Все, что осталось от усадьбы, - готический охотничий домик, и даже он был в прискорбном состоянии. Ковер из черно-зеленого мха покрывал просевшую крышу, косяк сгнил, окна смотрели невидящими глазами. От водосточных желобов мало что осталось, и с этих останков капала вода, издавая унылое "кап-кап-кап".
"Странное жилье для умелого плотника", - подумала я. Должно быть, старая поговорка справедлива: "Сапожник без сапог".
А без чего живут дети Хэвиленда де Люса?
Эта часть моего мозга отключилась.
Под деревьями стоял древний седан "Остин". Судя по количеству птичьего дерьма на нем, седан давно уже был не на ходу. Я быстро заглянула в его грязные окна и заметила водительские перчатки - одну на сиденье, вторую на полу. Больше ничего.
Я развернулась и, шаркая по мокрым листьям, побрела к дому.
Дернула за старомодный колокольчик, и где-то внутри раздался удивительно громкий и резкий звонок.
На случай если кто-то наблюдает за мной в глазок, я достала конверт из-под плаща и попыталась изобразить крайнюю сосредоточенность: одна рука чуть согнута в локте и поднята, брови изогнуты, губы слегка поджаты - что-то между почтальоном и Белым кроликом из "Алисы в Стране чудес".
Водосточные желоба продолжали жалобное "кап-кап-кап".
Я снова позвонила.
- Мистер Сэмбридж, - окликнула я. - Мистер Сэмбридж… вы дома?
Ответа нет.
- Мистер Сэмбридж, меня зовут Флавия де Люс. Я принесла кое-что от викария.
"Кое-что", как мне казалось, звучит более заманчиво, чем "письмо". "Кое-что" может оказаться деньгами, например.
Но я напрасно упражнялась в выборе слов: мистер Сэмбридж не отвечал.
Конечно, можно было просунуть письмо в почтовую щель, но это не метод Флавии де Люс. Синтия дала мне поручение, и я выполню его во что бы то ни стало. Это вопрос чести и, буду честна сама с собою, любопытства.
Я отодвинула заслонку, придвинулась к глазку и увидела крашеную кирпичную стену, в которой был один-единственный крюк, на котором висела широкая куртка вроде тех, которые носят лесники.

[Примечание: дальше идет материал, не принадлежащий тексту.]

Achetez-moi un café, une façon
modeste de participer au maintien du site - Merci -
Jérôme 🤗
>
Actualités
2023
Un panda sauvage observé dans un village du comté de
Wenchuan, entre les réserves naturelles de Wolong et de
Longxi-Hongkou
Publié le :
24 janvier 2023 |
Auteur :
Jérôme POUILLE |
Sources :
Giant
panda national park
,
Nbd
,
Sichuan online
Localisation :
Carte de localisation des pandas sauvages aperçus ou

- Есть тут кто-нибудь? - произнесла я прямо в глазок. - Мистер Сэмбридж!
Я подергала дверь, ни на что особо не надеясь, но, к моему удивлению, она легко подалась, и я вошла.
Если не считать крошечную прихожую, предназначенную для того, чтобы препятствовать ветру дуть прямо в дом, первый этаж представлял собой одну большую комнату, и было очевидно, что это столярная лавка Сэмбриджа. В воздухе чувствовался запах свежего дерева и зеленого леса.
У окна располагался стол, заваленный ножами, рубанками, пилами и другими разнообразными режущими инструментами: с плоскими, изогнутыми и V-образными лезвиями. Еще там были тиски и клещи разных размеров.